> [COMPITO A]
Per favore, indica se ciascuna affermazione concorda con l'articolo su Pietrangeli qui sotto, rispondendo sì o no e citando le parole decisive: (i) Pietrangeli è nato a Roma; (ii) Pietrangeli ha vinto due volte il Roland Garros; (iii) nel ’76 fu Pietrangeli a guidare gli azzurri in Cile.
> [COMPITO B]
Nell'articolo su Pietrangeli riportato sotto, fra quanto tempo Pietrangeli spera che gli venga rifatta la stessa domanda?
> [COMPITO C]
Riprendi l'articolo su Pietrangeli da dove si interrompe e proseguilo.

Stefano Semeraro, La Stampa 9/9/2013, 9 settembre 2013
PIETRANGELI, 80 ANNI DI FASCINO “I TENNISTI DI OGGI SONO MATTI”
Due volte campione al Roland Garros, eroe di Coppa Davis sia da giocatore sia da capitano (fu lui a guidare gli azzurri in Cile nel ’76). Sorriso da attore, rovescio incantevole. Nato a Tunisi da mamma russa, ma romano nel cuore: Nicola Pietrangeli è stato il volto vincente e scanzonato del tennis nell’Italia della Dolce Vita e del boom. 80 anni vissuti alla grande fuori e dentro il campo.
Pietrangeli per i prossimi 80 che intenzioni ha?
«Spero solo che mi rifacciate la stessa domanda fra 10 anni ».
Cosa l’ha avvicinata al tennis?

> [IL MATERIALE]
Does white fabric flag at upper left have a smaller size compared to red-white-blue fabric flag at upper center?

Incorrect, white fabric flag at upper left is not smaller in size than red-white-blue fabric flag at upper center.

> [RISPOSTA A]
(i) No: «Nato a Tunisi da mamma russa».
(ii) Sì: «Due volte campione al Roland Garros».
(iii) Sì: «fu lui a guidare gli azzurri in Cile nel ’76».

> [RISPOSTA B]
Fra 10 anni.

> [RISPOSTA C]
«Mio padre. Fino a 10 anni giocavo a pallone nei ragazzi della Lazio, ero bravo. Sono stato prestato alla Viterbese e alla Ternana. Adesso i calciatori prendono tanti soldi, ma all’epoca io volevo viaggiare, col pallone lo si faceva poco mentre avevo intravisto nel tennis un modo per girare. Una volta sono andato a Napoli e mi son detto: “Vuoi vedere che arrivo fino a Milano?”».
Si ricorda la prima partita?
«In campo di concentramento, in Tunisia. Mio padre ci si trovava insieme con tanti altri italiani, aveva costruito un campo da tennis. Una volta andai a trovarlo e giocammo insieme la finale di un torneo fra prigionieri. Vincemmo, il premio fu un pettine fatto con le schegge di bombe. Era il 1945».
Quando arrivò in Italia la chiamavano “Er Francia”...
«Non parlavo una parola di italiano, solo francese e russo. Diciamo che ho dimenticato il russo per imparare male l’italiano».
Com’era l’Italia a quei tempi?
«Fantastica. Rispetto a oggi era tutto 100 volte più semplice, ma ti gustavi tutto 100 mila volte di più. Il bacio di una ragazza era il paradiso. I ragazzi di oggi dovrebbero tornare indietro di 50 anni e vedere come ci si dava una mano».
Il tennis come è cambiato?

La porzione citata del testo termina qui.